We never thought much of pickles until we tasted crisp cauliflower, carrot, daikon and green bean pickles at Tao Cafe Restaurant, a Vietnamese restaurant in the Mission in San Francisco. They were crisp, fresh and completely addictive. Even our girls kept coming back to the sour crunchy veggies and ate their fill before the imperial rolls got to our table. Last week we saw beautiful green beans at our local market in the south of France and my husband decided to re-create these yummy pickles. Inspired by this recipe from All Recipes, I orchestrated these pickles using the wild fennel that grows between the rows of grapes in the vineyards behind my father’s house.

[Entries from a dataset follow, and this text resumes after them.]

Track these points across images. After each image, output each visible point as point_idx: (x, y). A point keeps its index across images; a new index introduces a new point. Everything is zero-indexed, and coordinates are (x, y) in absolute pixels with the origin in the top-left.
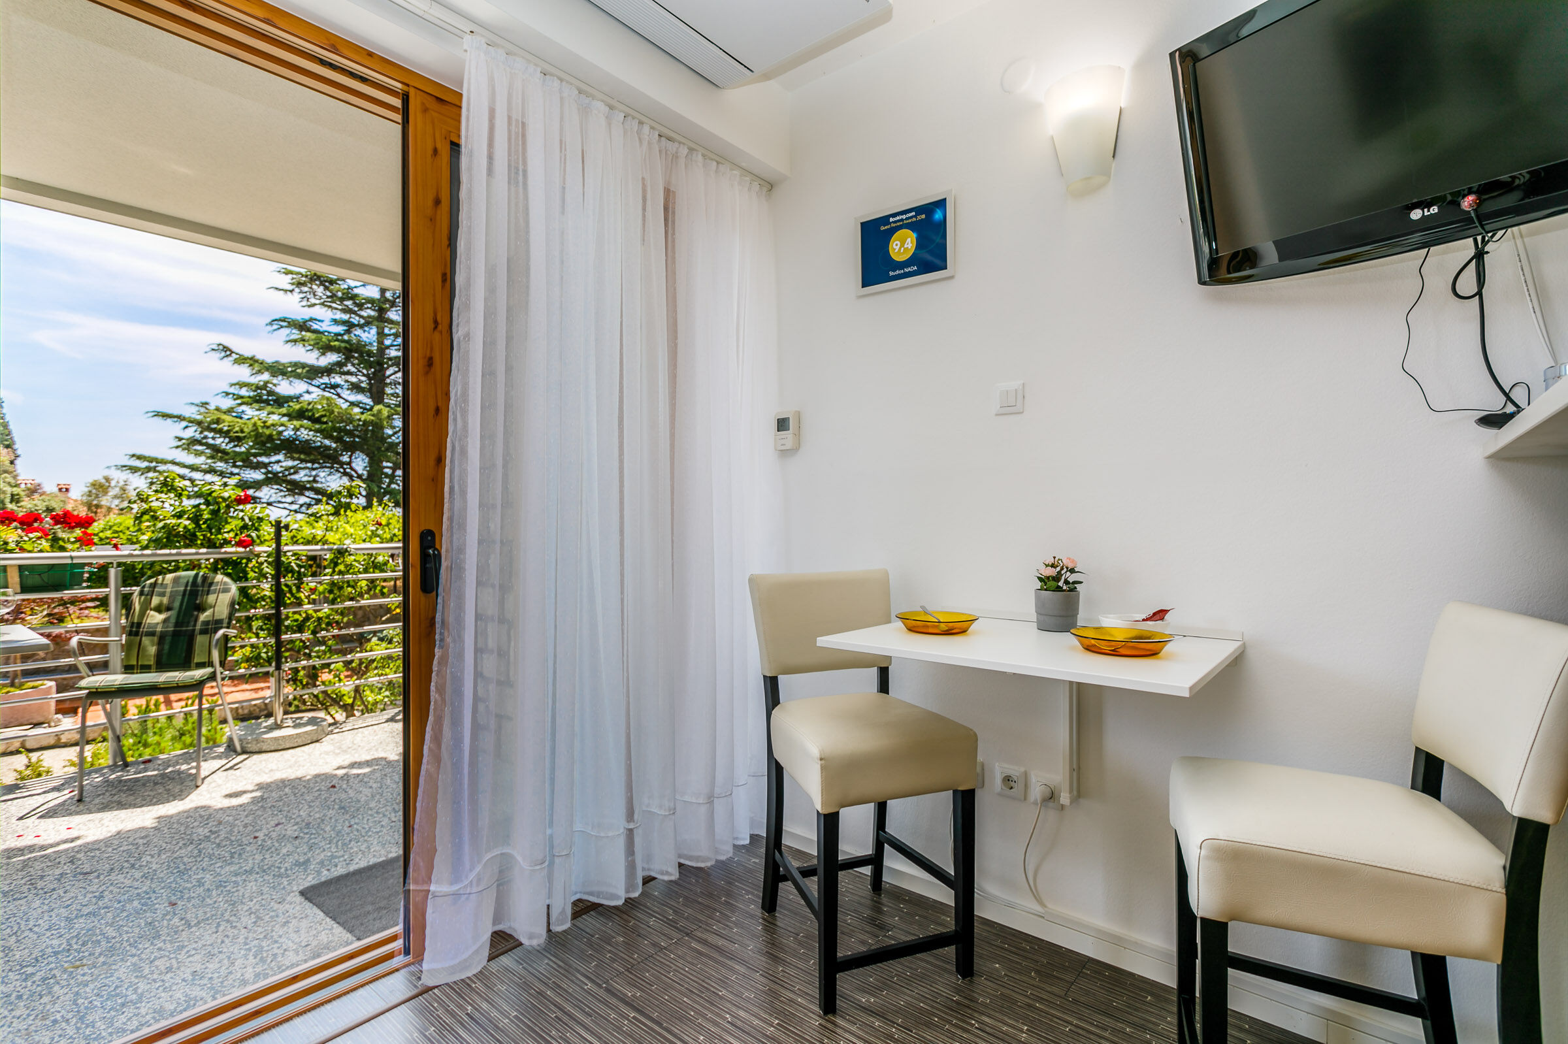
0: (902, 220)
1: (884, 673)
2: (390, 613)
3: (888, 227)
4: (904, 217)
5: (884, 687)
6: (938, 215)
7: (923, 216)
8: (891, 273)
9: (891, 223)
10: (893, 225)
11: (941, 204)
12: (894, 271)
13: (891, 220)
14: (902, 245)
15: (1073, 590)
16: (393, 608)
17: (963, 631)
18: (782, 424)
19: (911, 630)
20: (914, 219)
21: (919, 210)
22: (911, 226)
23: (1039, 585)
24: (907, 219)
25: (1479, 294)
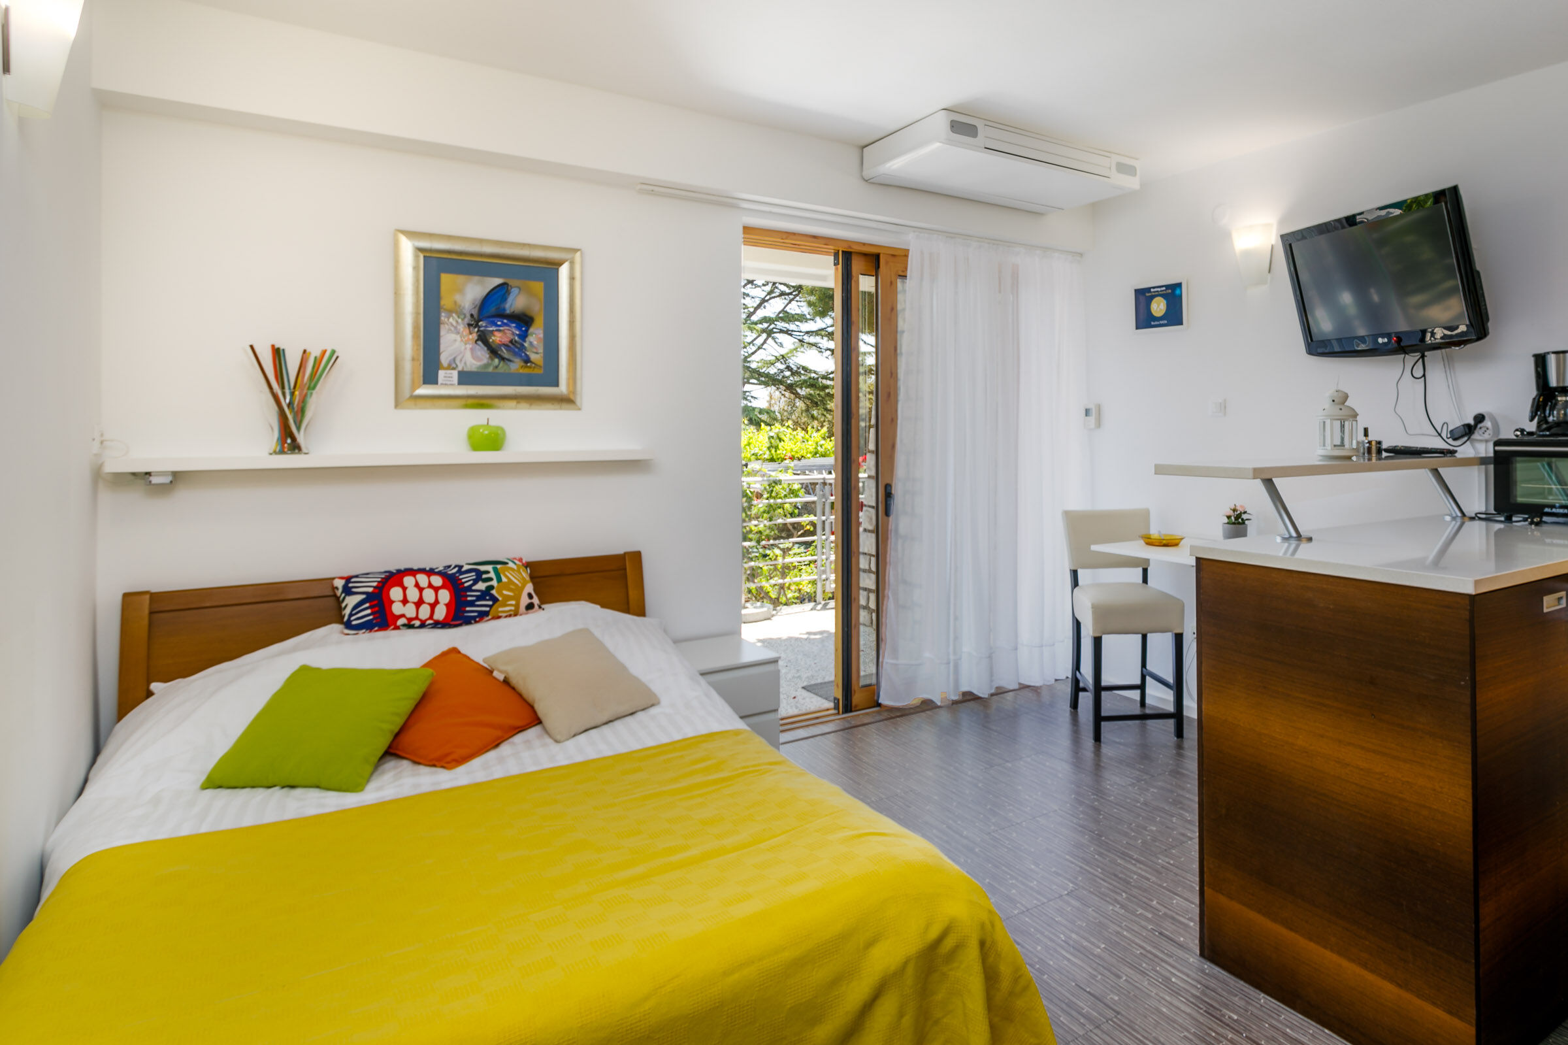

Wild fennel is so easy to find on walks in the Bay Area and elsewhere that I thought it would be fun to combine culinary delight with a foraging adventure.
Heap of string beans
Filling the jars – horizontally
Before the vinegar brine
- 1 pounds fresh green beans, as slim as possible – washed and dried
- 2/3 pound butter beans – washed and dried
- 2 1/2 cups distilled white vinegar
- 2 cups water
- 1/4 cup salt – I used coarse salt, it melts when you heat up the brine
- 1 clove garlic, peeled – I used pink garlic
- 1 bunch fresh wild fennel
- I sterilized 3 pint jars (or 6 1/2 pint jars) by washing them under hot water first, then leaving them 20 minutes in a 400F oven.
- My husband, who’s good at detailed work, trimmed the beans to 1/4 inch shorter than the jars. The leftover beans can be used to fill the center of the jars or be used in a salad later in the day.
- In a large saucepan, I heated up the vinegar, water, garlic and salt. Once the liquid reached a rolling boil, I left it 5 minutes and turned it off.
- To fill the jars so that the beans would be standing vertically, we found a nifty trick. We lay the jars on their sides so that we were really layering the beans on top of one another. In each jar, I place 3 to 4 sprigs of wild fennel and packed it with green beans. If I could, I squeezed a few shorter beans in the center so no space would be lost..
- Once I had prepared 3 full jars, I brought the vinegar mixture to a quick boil and ladled it immediately (without the garlic) into the jars, filling them to within 1/4 inch of the tops. My husband sealed the jars with lids and rings.
- I placed the jars in a hot water bath so they are covered by 1 inch of water and brought the water to a simmer for 10 minutes to process. I paid attention to not let the water get to a boiling point because they would have cooked and lost their crispness.
- I let the jars cool to room temperature and tested them for a good seal – when you press on the center of the lid, it should not move.
- Now the hard part began. We had to let the pickles ferment for 2 to 3 weeks before eating. I said a temporary bye-bye to the 3 jars in a dark cupboard and closed the doors. I’ve never been good at waiting but a girl’s gotta do what she gotta do to get the perfect pickles. Zen.